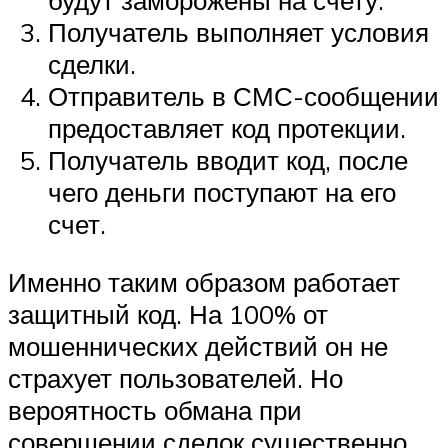
будут заморожены на счету.
Получатель выполняет условия
сделки.
Отправитель в СМС-сообщении
предоставляет код протекции.
Получатель вводит код, после
чего деньги поступают на его
счет.
Именно таким образом работает
защитный код. На 100% от
мошеннических действий он не
страхует пользователей. Но
вероятность обмана при
совершении сделок существенно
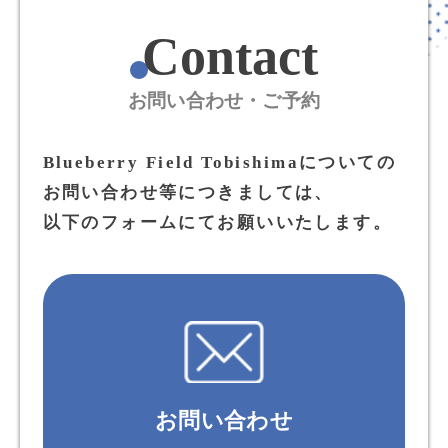
Contact
お問い合わせ・ご予約
Blueberry Field Tobishimaについての
お問い合わせ等につきましては、
以下のフォームにてお願いいたします。
お問い合わせ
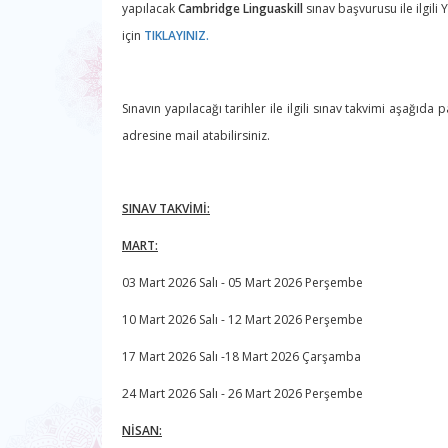
yapılacak
Cambridge Linguaskill
sınav başvurusu ile ilgil
için
TIKLAYINIZ.
Sınavın yapılacağı tarihler ile ilgili sınav takvimi aşağıd
adresine mail atabilirsiniz.
SINAV TAKVİMİ:
MART:
03 Mart 2026 Salı - 05 Mart 2026 Perşembe
10 Mart 2026 Salı - 12 Mart 2026 Perşembe
17 Mart 2026 Salı -18 Mart 2026 Çarşamba
24 Mart 2026 Salı - 26 Mart 2026 Perşembe
NİSAN:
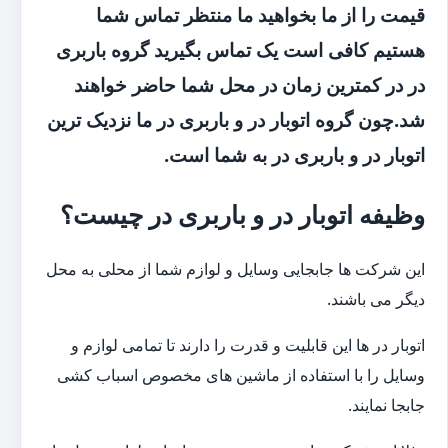
قیمت را از ما بخواهید ما منتظر تماس شما
هستیم کافی است یک تماس بگیرید گروه باربری
در در کمترین زمان در محل شما حاضر خواهند
شد.چون گروه اتوبار در و باربری در ما نزدیک ترین
اتوبار در و باربری در به شما است.
وظیفه اتوبار در و باربری در چیست؟
این شرکت ها جابجایی وسایل و لوازم شما از محلی به محل
دیگر می باشند.
اتوبار در ها این قابلیت و قدرت را دارند تا تمامی لوازم و
وسایل را با استفاده از ماشین های مخصوص اسباب کشی
جابجا نمایند.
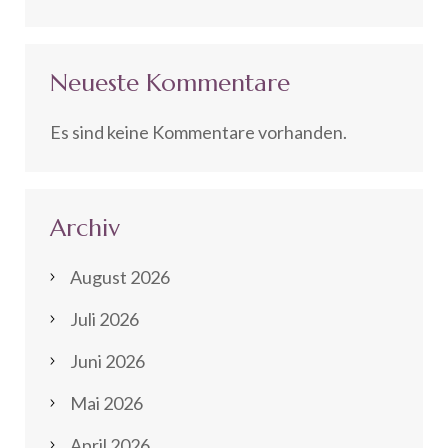
Neueste Kommentare
Es sind keine Kommentare vorhanden.
Archiv
August 2026
Juli 2026
Juni 2026
Mai 2026
April 2026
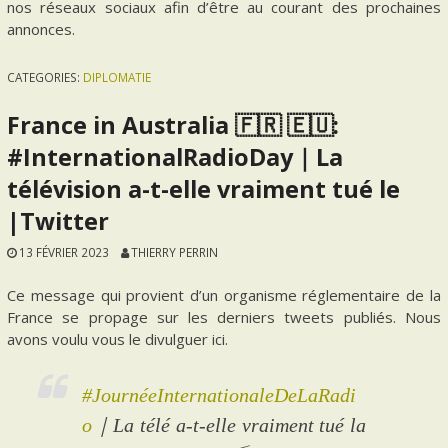
nos réseaux sociaux afin d’être au courant des prochaines
annonces.
CATEGORIES:
DIPLOMATIE
France in Australia 🇫🇷 🇪🇺:
#InternationalRadioDay｜La
télévision a-t-elle vraiment tué le
|Twitter
13 FÉVRIER 2023
THIERRY PERRIN
Ce message qui provient d’un organisme réglementaire de la
France se propage sur les derniers tweets publiés. Nous
avons voulu vous le divulguer ici.
#JournéeInternationaleDeLaRadi
o
｜La télé a-t-elle vraiment tué la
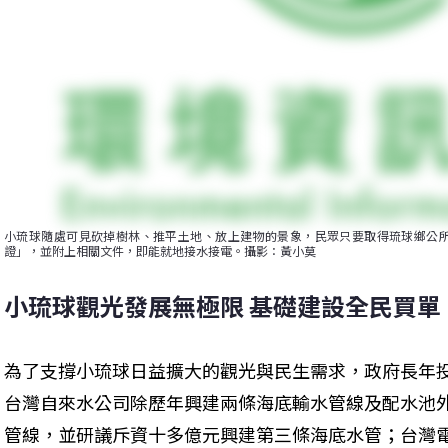
小琉球隨處可見砍掉樹林、推平土地、放上建物的景象，民眾只要取得琉球鄉公
證」，並附上相關文件，即能就地接水接電。攝影：黃小莫
小琉球觀光發展無極限 基礎建設全民買單
為了支撐小琉球日益擴大的觀光與民生需求，政府長年
台灣自來水公司除歷年興建兩條海底輸水管線及配水池外
管線，並研議斥資十多億元興建第三條海底水管；台灣電力公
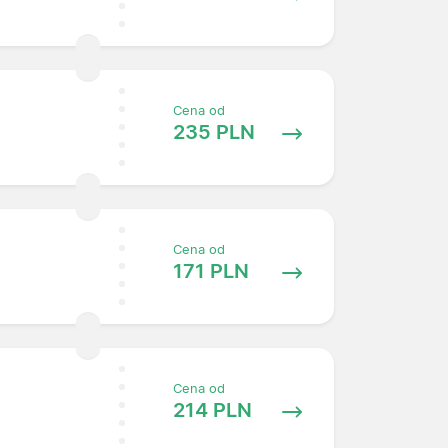
Cena od
235 PLN
Cena od
171 PLN
Cena od
214 PLN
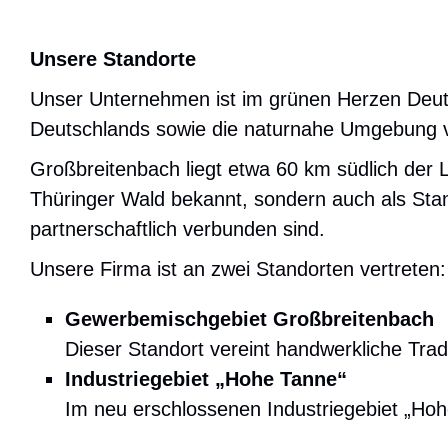
Unsere Standorte
Unser Unternehmen ist im grünen Herzen Deutsc
Deutschlands sowie die naturnahe Umgebung ve
Großbreitenbach liegt etwa 60 km südlich der L
Thüringer Wald bekannt, sondern auch als Stan
partnerschaftlich verbunden sind.
Unsere Firma ist an zwei Standorten vertreten:
Gewerbemischgebiet Großbreitenbach
Dieser Standort vereint handwerkliche Tradi
Industriegebiet „Hohe Tanne“
Im neu erschlossenen Industriegebiet „Hohe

****

-- Problem to work on --
Could you reproduce every line of text in the data above word for word, leaving the pictures out of your answer?

-- Response area --
будут заморожены на счету.
Получатель выполняет условия
сделки.
Отправитель в СМС-сообщении
предоставляет код протекции.
Получатель вводит код, после
чего деньги поступают на его
счет.
Именно таким образом работает
защитный код. На 100% от
мошеннических действий он не
страхует пользователей. Но
вероятность обмана при
совершении сделок существенно
Contact
お問い合わせ・ご予約
Blueberry Field Tobishimaについての
お問い合わせ等につきましては、
以下のフォームにてお願いいたします。
お問い合わせ
yapılacak
Cambridge Linguaskill
sınav başvurusu ile ilgil
için
TIKLAYINIZ.
Sınavın yapılacağı tarihler ile ilgili sınav takvimi aşağıd
adresine mail atabilirsiniz.
SINAV TAKVİMİ:
MART:
03 Mart 2026 Salı - 05 Mart 2026 Perşembe
10 Mart 2026 Salı - 12 Mart 2026 Perşembe
17 Mart 2026 Salı -18 Mart 2026 Çarşamba
24 Mart 2026 Salı - 26 Mart 2026 Perşembe
NİSAN:
قیمت را از ما بخواهید ما منتظر تماس شما
هستیم کافی است یک تماس بگیرید گروه باربری
در در کمترین زمان در محل شما حاضر خواهند
شد.چون گروه اتوبار در و باربری در ما نزدیک ترین
اتوبار در و باربری در به شما است.
وظیفه اتوبار در و باربری در چیست؟
این شرکت ها جابجایی وسایل و لوازم شما از محلی به محل
دیگر می باشند.
اتوبار در ها این قابلیت و قدرت را دارند تا تمامی لوازم و
وسایل را با استفاده از ماشین های مخصوص اسباب کشی
جابجا نمایند.
Neueste Kommentare
Es sind keine Kommentare vorhanden.
Archiv
August 2026
Juli 2026
Juni 2026
Mai 2026
April 2026
nos réseaux sociaux afin d’être au courant des prochaines
annonces.
CATEGORIES:
DIPLOMATIE
France in Australia 🇫🇷 🇪🇺:
#InternationalRadioDay｜La
télévision a-t-elle vraiment tué le
|Twitter
13 FÉVRIER 2023
THIERRY PERRIN
Ce message qui provient d’un organisme réglementaire de la
France se propage sur les derniers tweets publiés. Nous
avons voulu vous le divulguer ici.
#JournéeInternationaleDeLaRadi
o
｜La télé a-t-elle vraiment tué la
小琉球隨處可見砍掉樹林、推平土地、放上建物的景象，民眾只要取得琉球鄉公
證」，並附上相關文件，即能就地接水接電。攝影：黃小莫
小琉球觀光發展無極限 基礎建設全民買單
為了支撐小琉球日益擴大的觀光與民生需求，政府長年
台灣自來水公司除歷年興建兩條海底輸水管線及配水池外
管線，並研議斥資十多億元興建第三條海底水管；台灣電力公
Cena od
235 PLN
Cena od
171 PLN
Cena od
214 PLN
Unsere Standorte
Unser Unternehmen ist im grünen Herzen Deutsc
Deutschlands sowie die naturnahe Umgebung ve
Großbreitenbach liegt etwa 60 km südlich der L
Thüringer Wald bekannt, sondern auch als Stan
partnerschaftlich verbunden sind.
Unsere Firma ist an zwei Standorten vertreten:
Gewerbemischgebiet Großbreitenbach
Dieser Standort vereint handwerkliche Tradi
Industriegebiet „Hohe Tanne“
Im neu erschlossenen Industriegebiet „Hohe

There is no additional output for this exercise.